I own a Walther P22 and I dog on it for the same reason. In fact, I'm reluctant to let my kids shoot it. A pistol should be made from absolute high end ingredients, from top to bottom. Period. 



> The slide is die cast from a zinc-family alloy that includes aluminum, magnesium, and copper and is called zamak-3, rather than machined from forged steel. When asked why die-casting was chosen as a manufacturing technique, a Hi-Point representative responded, "In the area of Ohio where we are located, there are many shops that specialize in die casting for the auto industry. We utilize this resource."



Regardless of opinion, die cast slides are inferior to machined steel. That's just a fact. I may cut corners when it comes to a lot of things, however, firearms are not one of them. I will admit I own a Walther P22, with a zinc slide...and I will also admit, I will not be shocked when the slide breaks in half & hits me in the face. 

Life expectancy vs. safety vs. +p rounds, however you take it, cast metal is inferior, period.


----------



## Smallmouth Crazy (Apr 4, 2006)

I dont own one myself(I guess I am a bit snobbish with guns) but I have friends who have both the handguns and the carbines and have not had a issue with them.


----------



## I_Shock_Em (Jul 20, 2008)

I own the 9mm. Never had any problems. I point it. Pull the trigger. It goes.bang


----------



## bassin420 (Apr 30, 2004)

No one gun manufacture is worst than the other all guns fail one time or another. Here are some glock pics and what about the S&W 380 BD's where the slide release lever would unlatch while shooting and the slide would fly off. Google failure of any gun manufacture and you find what you are looking for or not looking for.


----------



## ovlo (Jul 3, 2007)

I had a 9mm high point rifle for a few years. it was the cheepest gun I had and we treated it like dirt. at one point we dicided to never clean it agian and see how long it lasted. it got so dirty the brass shells would be black when they were spit out. someone made me an offer on it and i sold it

it never missed a shell. would go bang every time pretty good gun. but i still dont want another one


----------



## fallen513 (Jan 5, 2010)

ovlo said:


> it never missed a shell. would go bang every time pretty good gun. but i still dont want another one




LOL! Now THAT'S a review.


----------



## Ken G (Apr 9, 2004)

As much as I hate to drag this thread back to the top I stumbled across this video this evening.

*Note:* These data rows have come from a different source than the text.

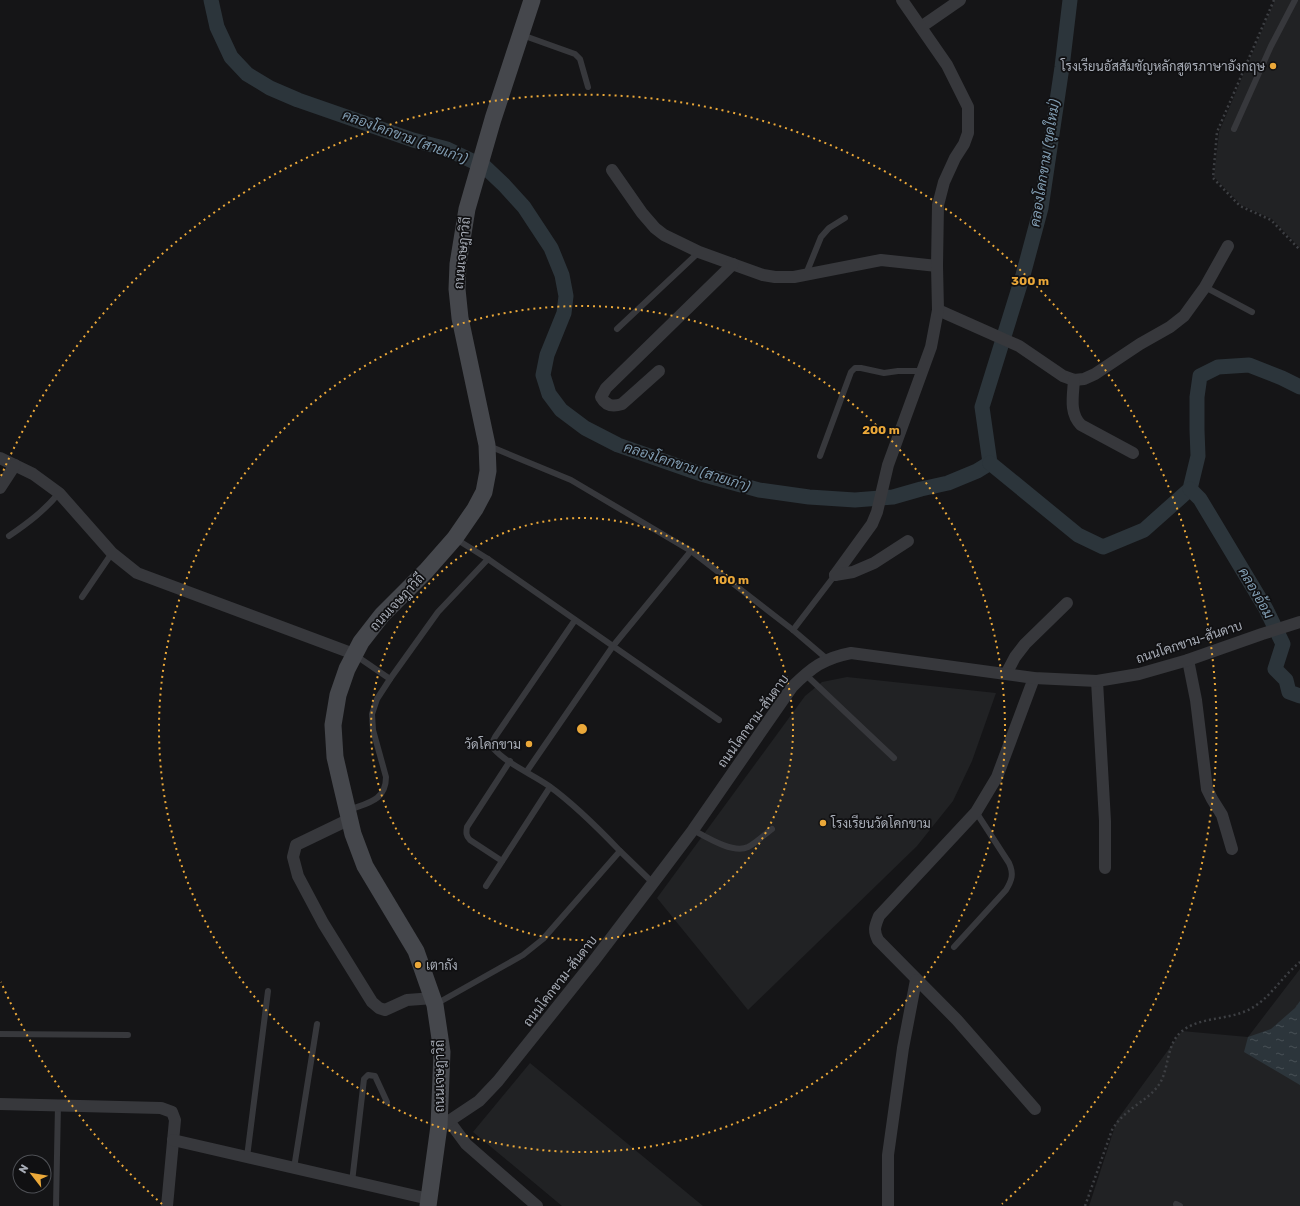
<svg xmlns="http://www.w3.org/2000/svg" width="1300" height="1206" viewBox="0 0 1300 1206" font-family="Rubik,Sarabun,sans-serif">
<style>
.built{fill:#212224}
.water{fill:url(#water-ripples)}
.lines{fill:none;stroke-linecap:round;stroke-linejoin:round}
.canal{stroke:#2c353b;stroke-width:15}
.path{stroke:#3d3f43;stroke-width:2.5;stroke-dasharray:2 3;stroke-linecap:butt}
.lane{stroke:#37383c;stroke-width:6}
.street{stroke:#37383c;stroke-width:12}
.secondary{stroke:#45474c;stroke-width:17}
.ring{fill:none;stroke:#eba839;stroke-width:2;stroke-dasharray:2 4}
.poi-dot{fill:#eba839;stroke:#101012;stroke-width:1.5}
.labels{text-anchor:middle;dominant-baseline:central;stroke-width:3.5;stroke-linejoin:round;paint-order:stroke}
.poi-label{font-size:13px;fill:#a8adb7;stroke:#101012;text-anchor:end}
.street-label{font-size:13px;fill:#a8adb7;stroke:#101012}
.water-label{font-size:14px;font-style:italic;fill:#809cb1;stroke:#101012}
.centre{fill:#eba839;stroke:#101012;stroke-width:2}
.ring-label{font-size:12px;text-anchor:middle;font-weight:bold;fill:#eba839;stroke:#101012;stroke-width:3.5;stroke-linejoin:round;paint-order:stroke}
</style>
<defs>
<pattern id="water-ripples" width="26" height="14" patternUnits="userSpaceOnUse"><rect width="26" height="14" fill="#2c353b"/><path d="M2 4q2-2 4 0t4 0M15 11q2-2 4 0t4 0" fill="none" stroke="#485055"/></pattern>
</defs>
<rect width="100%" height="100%" fill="#151517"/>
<g class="built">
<polygon points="1275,0 1300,0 1300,248 1272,219 1241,205 1214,177 1219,132"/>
<polygon points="847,677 996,693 972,761 953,801 917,846 748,1010 657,898 805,696 822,682"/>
<polygon points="1300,969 1300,1206 1089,1206 1117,1120 1182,1031 1248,1037"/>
<polygon points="530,1063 703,1206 562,1206 473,1132"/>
</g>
<polygon class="water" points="1300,1001 1300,1085 1244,1052 1248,1037 1271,1029 1295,1008"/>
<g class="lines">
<g class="canal">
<polyline points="211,0 217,27 231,57 247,74 270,88 298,100 413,140 447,149 485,167 504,185 524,207 551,248 562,275 566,296 564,313 547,355 543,375 549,394 561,410 585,428 618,445 701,474 759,490 809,497 855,500 893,497 921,489 948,483 977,471 990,463"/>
<polyline points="990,463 982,407 1023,275 1041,208 1062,67 1070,0"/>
<polyline points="990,463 1078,535 1103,547 1144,530 1190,489 1198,456 1197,430 1197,397 1200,376 1218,367 1249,365 1282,378 1300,387"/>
<polyline points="1190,489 1200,499 1266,609 1283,644 1275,669 1286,680 1289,692 1300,696"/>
</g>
<g class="path">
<polyline points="1274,0 1217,132 1213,178 1240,206 1271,220 1300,250"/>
<path d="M1085,1206L1112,1130C1124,1109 1145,1103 1158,1086C1170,1070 1165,1045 1182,1031C1200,1017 1226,1020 1246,1011C1269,1001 1281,977 1300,962"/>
</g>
<g class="lane">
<polyline points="522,35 575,54 580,59 588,87"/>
<polyline points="1234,129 1271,46 1295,0"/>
<polyline points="806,274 821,237 829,228 845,218"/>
<polyline points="1205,287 1252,312"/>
<polyline points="617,329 699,252"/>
<polyline points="489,446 571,480 691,551 793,630 827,659"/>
<polyline points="820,456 851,372 855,368 861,368 884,373 898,371 922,371"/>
<path d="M9,536C28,523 44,511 59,493"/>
<polyline points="456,539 488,559 719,720"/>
<polyline points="82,597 112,553"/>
<polyline points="793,630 835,575"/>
<polyline points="355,655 390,679"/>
<polyline points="805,674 894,758"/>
<polyline points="527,771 613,646 691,551"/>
<path d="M349,810C367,803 386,801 386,777L373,730L372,714L377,699L390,679L438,612L488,559"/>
<path d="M693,830C706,837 733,854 748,847C756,843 765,834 772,829"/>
<polyline points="620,851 653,883"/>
<path d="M502,861L470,840C466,836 466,833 467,827L510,761"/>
<polyline points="486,886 550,787"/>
<path d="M954,947L1006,890C1012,880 1014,874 1009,863L976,812"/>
<path d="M436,1004L523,955L543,939L620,851C599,829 574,804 549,786C532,774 507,764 493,748L492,743L495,737L575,620"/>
<polyline points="0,1034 128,1035"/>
<polyline points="247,1157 268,991"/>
<polyline points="294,1168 317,1024"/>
<polyline points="352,1182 364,1079 368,1075 375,1076 387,1102"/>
<polyline points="1176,1204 1180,1206"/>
<polyline points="56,1206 58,1105"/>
</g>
<g class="street">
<polyline points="921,27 960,0"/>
<polyline points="612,170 642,213 655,228 664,235 699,252 763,275 775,277 794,277 881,260 937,266"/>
<polyline points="938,310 1019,346 1063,376 1074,380 1084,379 1095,374 1140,344 1170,327 1184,316 1205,287 1228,246"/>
<path d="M659,371L622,404C613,407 606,406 601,397L606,388L733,264"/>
<path d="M1074,380C1073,396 1069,413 1081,425L1133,453"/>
<polyline points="0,458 33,474 59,493 112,553 137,573 354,654"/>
<polyline points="0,488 15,465"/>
<polyline points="835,575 872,524 877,512 888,465 931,347 938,310 937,266 938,205 944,182 955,158 964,144 968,133 968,107 947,65 902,0"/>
<polyline points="835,575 853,572 874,563 908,541"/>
<polyline points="1188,660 1196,700 1207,789 1212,799 1222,815 1232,849"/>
<polyline points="1006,674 1015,657 1025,644 1067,603"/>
<path d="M1034,678L997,777L976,812L879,916C875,926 873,930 878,940L957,1020L1035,1109"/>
<polyline points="1097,681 1105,821 1105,868"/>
<polyline points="350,819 296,845 293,857 298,876 323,923 372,1002 379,1008 385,1010 407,1000 434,998"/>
<polyline points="0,1104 161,1108 172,1112 175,1120 167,1206"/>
<polyline points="449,1121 466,1144 537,1206"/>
<path d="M439,1126L449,1121L479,1101L498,1081L593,962L653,883L693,830L792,687C811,668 824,658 851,653L1034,678L1097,681L1139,674L1188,660L1262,634L1300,622"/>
<polyline points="173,1140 429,1199"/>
<polyline points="888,1206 888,1155 903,1048 916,980"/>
</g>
<polyline class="secondary" points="428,1206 439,1126 442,1052 435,1005 416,951 365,866 353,834 341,783 335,757 333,725 338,695 347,669 361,642 382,615 426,571 455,538 475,509 484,492 488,471 487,445 460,318 457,289 458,264 467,209 493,119 532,0"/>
</g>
<g class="ring">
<circle cx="582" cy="729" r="211"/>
<circle cx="582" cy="729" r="423"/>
<path d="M162 1204A634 634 0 0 1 1 982M1 476A634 634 0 1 1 1002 1204"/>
</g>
<g class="poi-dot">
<circle cx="1273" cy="66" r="4"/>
<circle cx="529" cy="744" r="4"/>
<circle cx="823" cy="823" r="4"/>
<circle cx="418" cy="965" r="4"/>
</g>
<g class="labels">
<g class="poi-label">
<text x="1265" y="66">โรงเรียนอัสสัมชัญหลักสูตรภาษาอังกฤษ</text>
<text x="521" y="744">วัดโคกขาม</text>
<text x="831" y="823" text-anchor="start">โรงเรียนวัดโคกขาม</text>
<text x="426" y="965" text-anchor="start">เตาถัง</text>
</g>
<g class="street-label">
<text transform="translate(462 253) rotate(-84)">ถนนเจษฎาวิถี</text>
<text transform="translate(397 602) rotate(-47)">ถนนเจษฎาวิถี</text>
<text transform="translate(1189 642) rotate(-18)">ถนนโคกขาม-สันดาบ</text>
<text transform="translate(753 721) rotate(-54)">ถนนโคกขาม-สันดาบ</text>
<text transform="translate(560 981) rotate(-52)">ถนนโคกขาม-สันดาบ</text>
<text transform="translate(439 1076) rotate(-90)">ถนนเจษฎาวิถี</text>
</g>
<g class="water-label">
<text transform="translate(405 137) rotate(20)">คลองโคกขาม (สายเก่า)</text>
<text transform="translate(1045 163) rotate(-81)">คลองโคกขาม (ขุดใหม่)</text>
<text transform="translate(687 467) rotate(18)">คลองโคกขาม (สายเก่า)</text>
<text transform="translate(1256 593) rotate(60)">คลองอ้อม</text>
</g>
</g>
<circle cx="582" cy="729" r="6" class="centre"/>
<g class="ring-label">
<text x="1030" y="285">300 m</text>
<text x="881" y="434">200 m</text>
<text x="731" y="584">100 m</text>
</g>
<g transform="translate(32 1174) rotate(301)"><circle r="19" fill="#101012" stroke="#4d4f54"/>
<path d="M0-3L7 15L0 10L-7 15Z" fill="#eba839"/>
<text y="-6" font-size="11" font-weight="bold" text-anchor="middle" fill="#a8adb7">N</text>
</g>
</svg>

http://www.gunsandammo.com/video/handguns/reviews/torture-tests/trying-break-hi-point

The video quality isn't the best but the content was pretty interesting. I personally won't buy one but I won't bash anyone who does.


----------



## leupy (Feb 12, 2007)

Very cool video, and it proves what I have always said about Hi Points. Ugly, heavy, they will wear out but have a lifetime warranty, but they will bark when the trigger is pulled.


----------



## 7thcorpsFA (Mar 6, 2010)

When buying a gun I always ask myself, would you bet your life on this gun? No way!


----------



## jeffmo (Apr 7, 2004)

7thcorpsFA said:


> When buying a gun I always ask myself, would you bet your life on this gun? No way!


there's a huge difference between buying one for simple target shooting and protection.but,considering the price it may be all that some people can afford to buy for protection and i guess it would be better than having nothing.myself,i would not buy one but that's just my opinion.


----------



## 5Cent (Jun 4, 2004)

I bought a 40 back in 2002 when I was in college. I have put a 1000+ rounds through it, sold it to my brother a few yrs later, and I just bought it back. Neither one of us have had a problem with it.


----------